Unable to resolve persistent manufacturing problems, New Jersey-based drugmaker Pacira Pharmaceuticals is ending production of its DepoCyt chemotherapy drug and closing the California plant where it is made.

Pacira informed the FDA, EMA, Health Canada and drug distribution partners Leadiant and MundiPharma of the move June 29, the same day the company filed an 8K “special events” notice with the U.S. Securities and Exchange Commission.

“The decision to discontinue DepoCyt(e)—although the appropriate path forward based on the availability of the product—was not one taken lightly,” company spokesperson Susan Mesco told FDAnews.

Granted accelerated approval by the FDA in 1999 and full approval in 2007, DepoCyt is a sustained-release injectable liposomal formulation of the chemotherapy agent cytarabine, using the company’s proprietary DepoFoam drug delivery technology in the treatment of lymphomatous meningitis.
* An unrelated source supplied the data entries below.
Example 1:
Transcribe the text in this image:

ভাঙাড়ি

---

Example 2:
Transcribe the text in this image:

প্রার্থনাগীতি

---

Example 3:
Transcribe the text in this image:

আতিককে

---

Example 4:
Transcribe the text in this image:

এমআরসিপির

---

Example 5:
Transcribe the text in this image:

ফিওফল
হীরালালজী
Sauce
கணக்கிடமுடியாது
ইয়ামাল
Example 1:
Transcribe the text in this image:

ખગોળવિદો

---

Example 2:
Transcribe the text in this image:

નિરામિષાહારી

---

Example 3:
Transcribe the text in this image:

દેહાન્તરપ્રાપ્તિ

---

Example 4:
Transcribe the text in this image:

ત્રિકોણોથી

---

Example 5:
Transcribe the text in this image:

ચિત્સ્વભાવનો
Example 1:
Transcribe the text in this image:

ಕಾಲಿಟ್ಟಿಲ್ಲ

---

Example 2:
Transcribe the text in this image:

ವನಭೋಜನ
The quality and safety of the product currently distributed to customers and patients is not in question, Mesco said, but given alternative therapies on the market “Pacira believes that it is in the best interests of patients to permanently discontinue the product, rather than face the prospect of prolonged uncertainty about product availability.”
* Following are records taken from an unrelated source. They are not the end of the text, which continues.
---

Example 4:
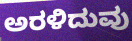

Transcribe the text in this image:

ಅರಳಿದುವು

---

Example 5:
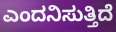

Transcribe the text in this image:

ಎಂದನಿಸುತ್ತಿದೆ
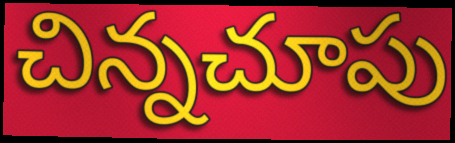
చిన్నచూపు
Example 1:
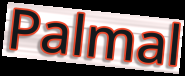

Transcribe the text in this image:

Palmal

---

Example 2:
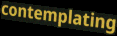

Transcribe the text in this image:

contemplating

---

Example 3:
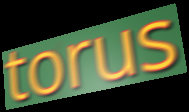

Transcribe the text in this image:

torus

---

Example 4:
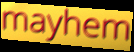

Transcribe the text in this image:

mayhem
The company cited “persistent technical issues specific to the DepoCyt manufacturing process” as the reason behind discontinuing the drug but did not elaborate on specific problems. The FDA has issued Pacira a string of Form 483s from 2009 to 2014 with observations ranging from failing to perform pesticide tests on drug ingredients to minor deficiencies in aseptic drug processing conditions, laboratory controls, paperwork and batch testing.

In 2012, Pacira temporarily ceased manufacturing DepoCyt (styled in Europe and U.K. as DepoCyte) bound for the EU market and issued a limited recall after an inspection report by the U.K.’s Medicines & Healthcare products Regulatory Agency (MHRA) raised sterility concerns. Production resumed in January 2013 with MHRA approval.
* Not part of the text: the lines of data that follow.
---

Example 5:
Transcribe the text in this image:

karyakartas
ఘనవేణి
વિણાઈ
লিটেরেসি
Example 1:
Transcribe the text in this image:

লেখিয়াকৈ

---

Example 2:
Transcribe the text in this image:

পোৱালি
DepoCyt only accounted for approximately 2.5 percent of Pacira’s total revenues for 2016, with 95 percent of the drugmaker’s revenue coming from Exparel, a surgical painkiller also based on its DepoFoam extended-release technology.

Exparel, which is produced at a different facility using different equipment and “a distinct manufacturing process,” is not affected by the DepoCyt decision, Mesco said.